Il Risorgimento italiano non doveva essere proprio la “cup of tea” di Roberto Calasso, ha detto l’autrice, tuttavia ha accettato di pubblicare il libro (che esce ne “La collana dei casi”).

Nel corso della presentazione sono stati toccati diversi aspetti della movimentata vita della contessa. Il figlio Giorgio – che fece ritrarre in “fotografie terribilmente ambigue, come quelle delle ninfette di Lewis Carroll” – fu l’unica vera vittima, mentre gli amanti la usavano tanto quanto lei usava loro.
Il solo uomo con cui la contessa si tolse la maschera che indossava sempre fu il principe Poniatowski che però si comportò con lei come un lenone.

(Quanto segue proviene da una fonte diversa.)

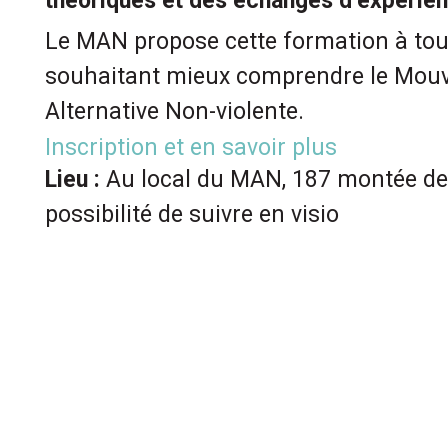
théoriques et des échanges d’expérie
Le MAN propose cette formation à to
souhaitant mieux comprendre le Mou
Alternative Non-violente.
Inscription et en savoir plus
Lieu :
Au local du MAN, 187 montée de 
possibilité de suivre en visio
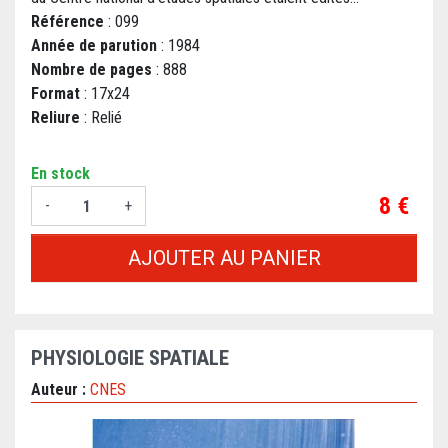
Référence
: 099
Année de parution
: 1984
Nombre de pages
: 888
Format
: 17x24
Reliure
: Relié
En stock
Prix
8 €
-
+
AJOUTER AU PANIER
PHYSIOLOGIE SPATIALE
Auteur :
CNES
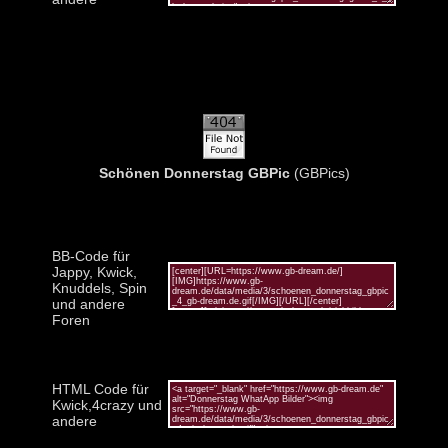
Schönen Donnerstag GBPic
(GBPics)
BB-Code für
Jappy, Kwick,
Knuddels, Spin
und andere
Foren
HTML Code für
Kwick,4crazy und
andere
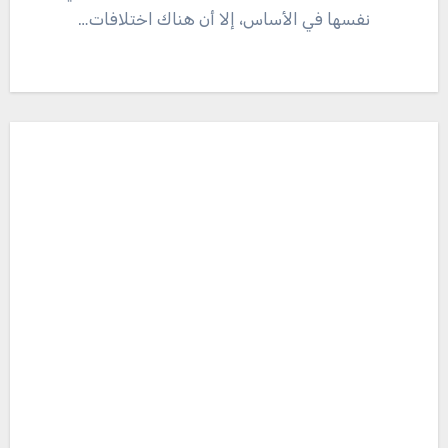
نفسها في الأساس، إلا أن هناك اختلافات…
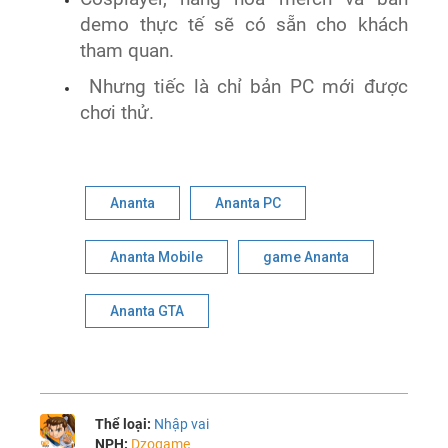
demo thực tế sẽ có sẵn cho khách
tham quan.
Nhưng tiếc là chỉ bản PC mới được
chơi thử.
Ananta
Ananta PC
Ananta Mobile
game Ananta
Ananta GTA
Thể loại:
Nhập vai
NPH:
Dzogame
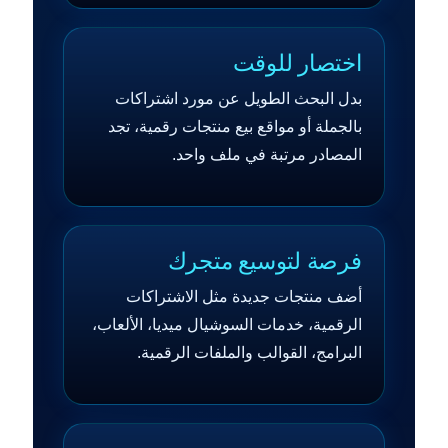
اختصار للوقت
بدل البحث الطويل عن مورد اشتراكات
بالجملة أو مواقع بيع منتجات رقمية، تجد
المصادر مرتبة في ملف واحد.
فرصة لتوسيع متجرك
أضف منتجات جديدة مثل الاشتراكات
الرقمية، خدمات السوشيال ميديا، الألعاب،
البرامج، القوالب والملفات الرقمية.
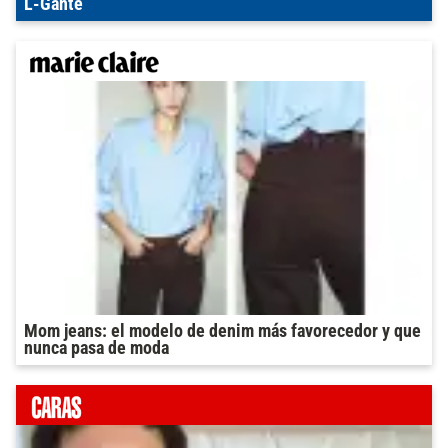
L-Gante
Mom jeans: el modelo de denim más favorecedor y que
nunca pasa de moda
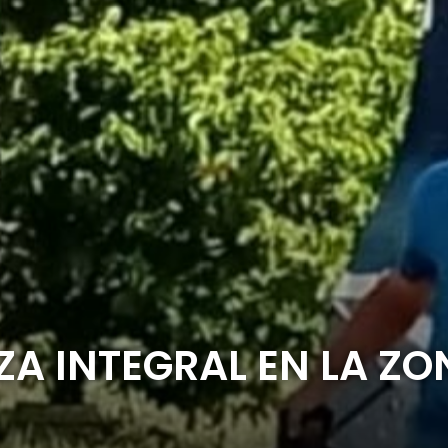
ZA INTEGRAL EN LA ZO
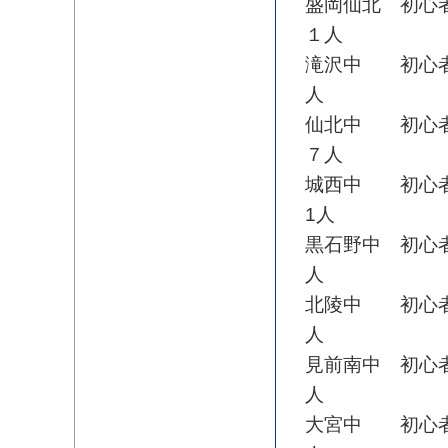
盛岡仙北 初心
１人
滝沢中 初心者
人
仙北中 初心者
７人
城西中 初心者
1人
黒石野中 初心
人
北陵中 初心者
人
見前南中 初心
人
大宮中 初心者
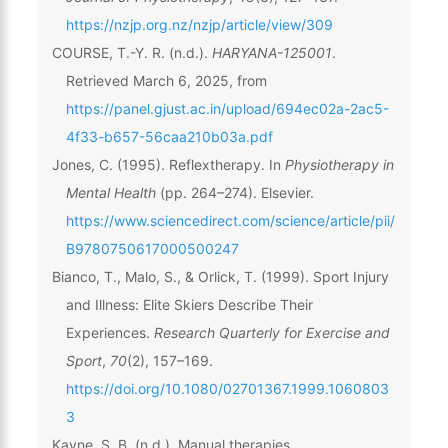
https://nzjp.org.nz/nzjp/article/view/309
COURSE, T.-Y. R. (n.d.).
HARYANA-125001
.
Retrieved March 6, 2025, from
https://panel.gjust.ac.in/upload/694ec02a-2ac5-
4f33-b657-56caa210b03a.pdf
Jones, C. (1995). Reflextherapy. In
Physiotherapy in
Mental Health
(pp. 264–274). Elsevier.
https://www.sciencedirect.com/science/article/pii/
B9780750617000500247
Bianco, T., Malo, S., & Orlick, T. (1999). Sport Injury
and Illness: Elite Skiers Describe Their
Experiences.
Research Quarterly for Exercise and
Sport
,
70
(2), 157–169.
https://doi.org/10.1080/02701367.1999.1060803
3
Kayne, S. B. (n.d.). Manual therapies.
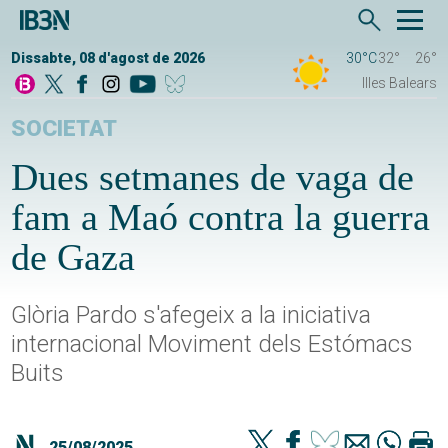
Dissabte, 08 d'agost de 2026
30°C
32°
26°
Illes Balears
SOCIETAT
Dues setmanes de vaga de
fam a Maó contra la guerra
de Gaza
Glòria Pardo s'afegeix a la iniciativa
internacional Moviment dels Estómacs
Buits
25/08/2025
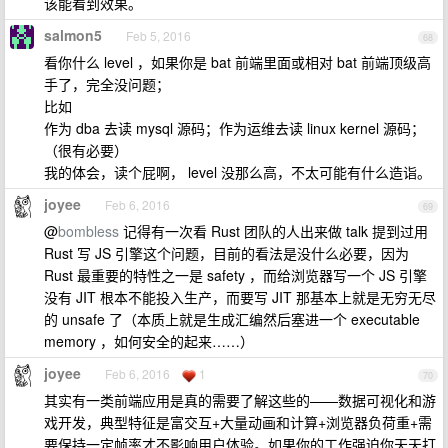
该能看到效果。
salmon5
Feb 5, 2016
68
看你什么 level ，如果你是 bat 前端里面或相对 bat 前端顶级高
手了，完全没问题；
比如
作为 dba 去读 mysql 源码；作为运维去读 linux kernel 源码；
（很有必要）
我的体会，读个屁啊， level 没那么高，不太可能有什么造诣。
joyee
Feb 6, 2016
69
@
bombless
记得有一次看 Rust 团队的人出来做 talk 提到过用
Rust 写 JS 引擎这个问题，目前的看法是没什么必要，因为
Rust 最重要的特性之一是 safety ，而给浏览器写一个 JS 引擎
没有 JIT 根本不能投入生产，而要写 JIT 那基本上就是无穷无尽
的 unsafe 了（本质上就是生成汇编然后塞进一个 executable
memory ，如何安全的起来……）
joyee
Feb 6, 2016
1
70
其实有一类前端应用是真的需要了解这些的——数据可视化和游
戏开发，典型特征是富交互+大量动画和计算+浏览器负荷重+需
要保持一定帧率才不影响用户体验。如果你的工作强迫你天天打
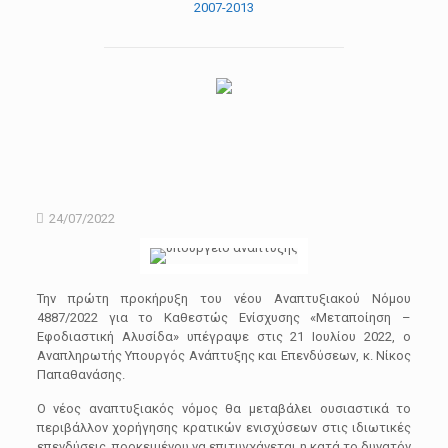
2007-2013
24/07/2022
Την πρώτη προκήρυξη του νέου Αναπτυξιακού Νόμου
4887/2022 για το Καθεστώς Ενίσχυσης «Μεταποίηση –
Εφοδιαστική Αλυσίδα»
υπέγραψε στις 21
Ιουλίου 2022, ο
Αναπληρωτής Υπουργός Ανάπτυξης και Επενδύσεων, κ.
Νίκος
Παπαθανάσης
.
Ο νέος αναπτυξιακός νόμος θα μεταβάλει ουσιαστικά το
περιβάλλον χορήγησης κρατικών ενισχύσεων στις ιδιωτικές
επενδύσεις, προκειμένου να επιτυγχάνεται η κατά το δυνατόν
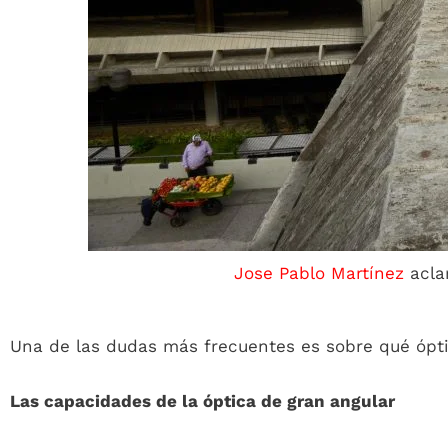
Jose Pablo Martínez
aclar
Una de las dudas más frecuentes es sobre qué óptic
Las capacidades de la óptica de gran angular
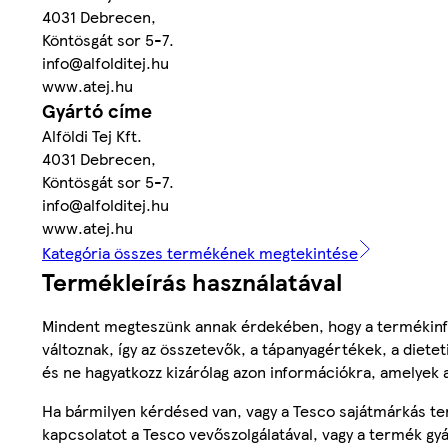
4031 Debrecen,
Köntösgát sor 5-7.
info@alfolditej.hu
www.atej.hu
Gyártó címe
Alföldi Tej Kft.
4031 Debrecen,
Köntösgát sor 5-7.
info@alfolditej.hu
www.atej.hu
Kategória összes termékének megtekintése
Termékleírás használatával
Mindent megteszünk annak érdekében, hogy a termékinf
változnak, így az összetevők, a tápanyagértékek, a diete
és ne hagyatkozz kizárólag azon információkra, amelyek 
Ha bármilyen kérdésed van, vagy a Tesco sajátmárkás ter
kapcsolatot a Tesco vevőszolgálatával, vagy a termék gy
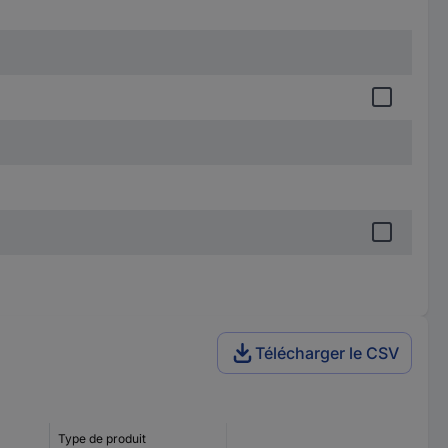
Télécharger le CSV
Type de produit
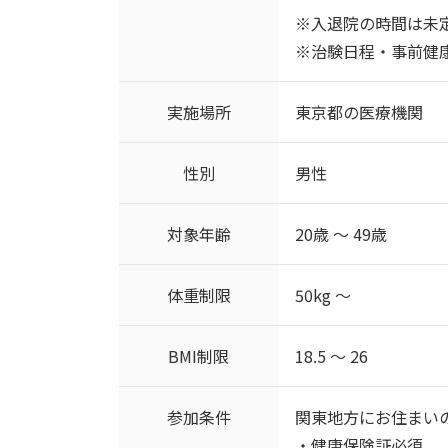
※入退院の時間は未
※治験日程・事前健
実施場所
東京都の医療機関
性別
男性
対象年齢
20歳 ～ 49歳
体重制限
50kg ～
BMI制限
18.5 ～ 26
参加条件
関東地方にお住まい
・健康保険証必須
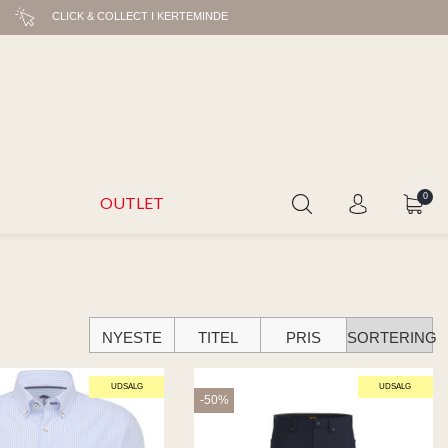
CLICK & COLLECT I KERTEMINDE
0
OUTLET
NYESTE
TITEL
PRIS
SORTERING
UDSALG
UDSALG
-50%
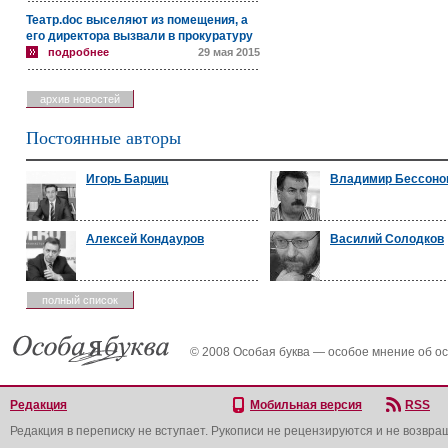
Театр.doc выселяют из помещения, а
его директора вызвали в прокуратуру
подробнее
29 мая 2015
архив новостей
Постоянные авторы
Игорь Барциц
Владимир Бессоно
Алексей Кондауров
Василий Солодков
полный список
© 2008 Особая буква — особое мнение об о
Редакция
Мобильная версия
RSS
Редакция в переписку не вступает. Рукописи не рецензируются и не возвра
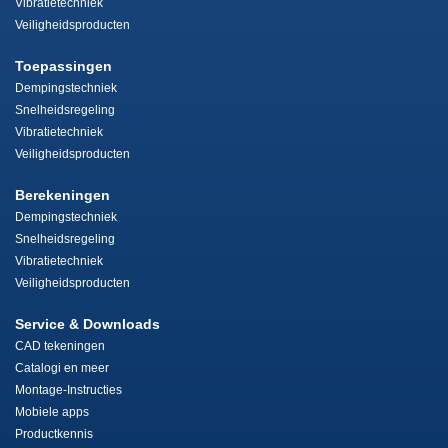
Vibratietechniek
Veiligheidsproducten
Toepassingen
Dempingstechniek
Snelheidsregeling
Vibratietechniek
Veiligheidsproducten
Berekeningen
Dempingstechniek
Snelheidsregeling
Vibratietechniek
Veiligheidsproducten
Service & Downloads
CAD tekeningen
Catalogi en meer
Montage-Instructies
Mobiele apps
Productkennis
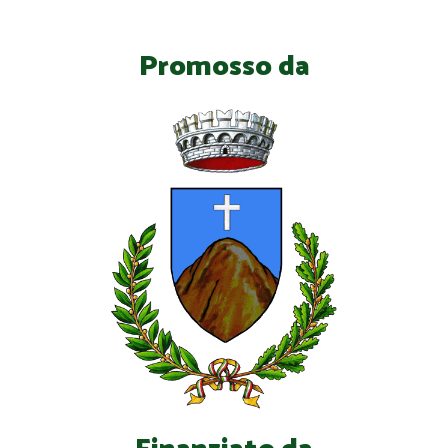
Promosso da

Lei – che aveva orrore della parola “amore” – gli scriveva in italiano, farcito di toscanismi. A tutti gli altri, compreso il figlio, si rivolgeva invece in francese.
Virginia era una provocatrice. Voleva recuperare i favori di Napoleone III per essere liquidata, per farsi dare i soldi. A quel tempo tutti speculavano con quella attività che oggi chiamiamo insider trading. Anche lei cercava di farlo e quando non ci riusciva, andava a letto con i banchieri per carpire informazioni preziose. Aveva l’ossessione dei soldi. Era una giocatrice d’azzardo che si divertiva ad aumentare sempre la posta in gioco, indifferente al fatto che vincesse o perdesse.
I balli a corte
Per quanto riguarda il gusto del travestimento, ha detto la Craveri, il Secondo Impero fu proprio l’epoca dei travestimenti. E lei eccelse nel costume dell’epoca studiando attentamente i pittori contemporanei e copiandone le pose. Aveva un talento straordinario, ma anche il culto della propria bellezza.

L’invito ai balli di corte era esteso a un gran numero di persone. Erano cerimonie sontuose, seguitissime dai giornali che raccontavano chi c’era e com’era vestito (vestita), e dai loro lettori. Erano di moda in particolare i balli in maschera, specialità nella quale eccelleva la contessa. Quando partecipò a uno di essi vestita da Regina d’Etruria e i giornalisti, facendo un errore, la confusero con un’altra bellezza, fu per lei l’affronto più grave. In quell’occasione indossò gioielli di scena ispirati alla Collezione Campana che Napoleone III aveva acquistato per il Louvre, lanciando così la moda della riproduzione di gioielli antichi.
A un certo punto scomparve dalle scene, è il caso di dire. Fu la sua ultima grande rappresentazione. Dieci anni dopo la sua morte, Robert de Montesquiou ne lanciò il mito scrivendo “La divine Comtesse”.
La contessa di Castiglione aveva un “io debordante” ha detto la Craveri. “Oggi la chiameremmo bipolare”. Nelle lettere dei genitori emerge la loro preoccupazione per la sua condizione psichica.
“Ma è davvero riuscita a essere libera?”, ha chiesto la Soffici a chiusura della presentazione. “Sì, ma è rimasta prigioniera di se stessa”, ha risposto l’autrice. La contessa di Castiglione si è messa in scena fino alla fine.
Saul Stucchi
Benedetta Craveri
La contessa
Virginia Verasis di Castiglione
Adelphi
La collana dei casi, 141
2021, pp. 452, 20 ill. b/n e col.
24 €
In copertina:
Pierre-Louis Pierson, Il Ballo all’Opera (la contessa di Castiglione in piedi in abito bianco, ripresa di spalle, riflessa in uno specchio), 1861-67.
Collezione Gilman, dono della Howard Gilman Foundation. Metropolitan Museum of Art, New York.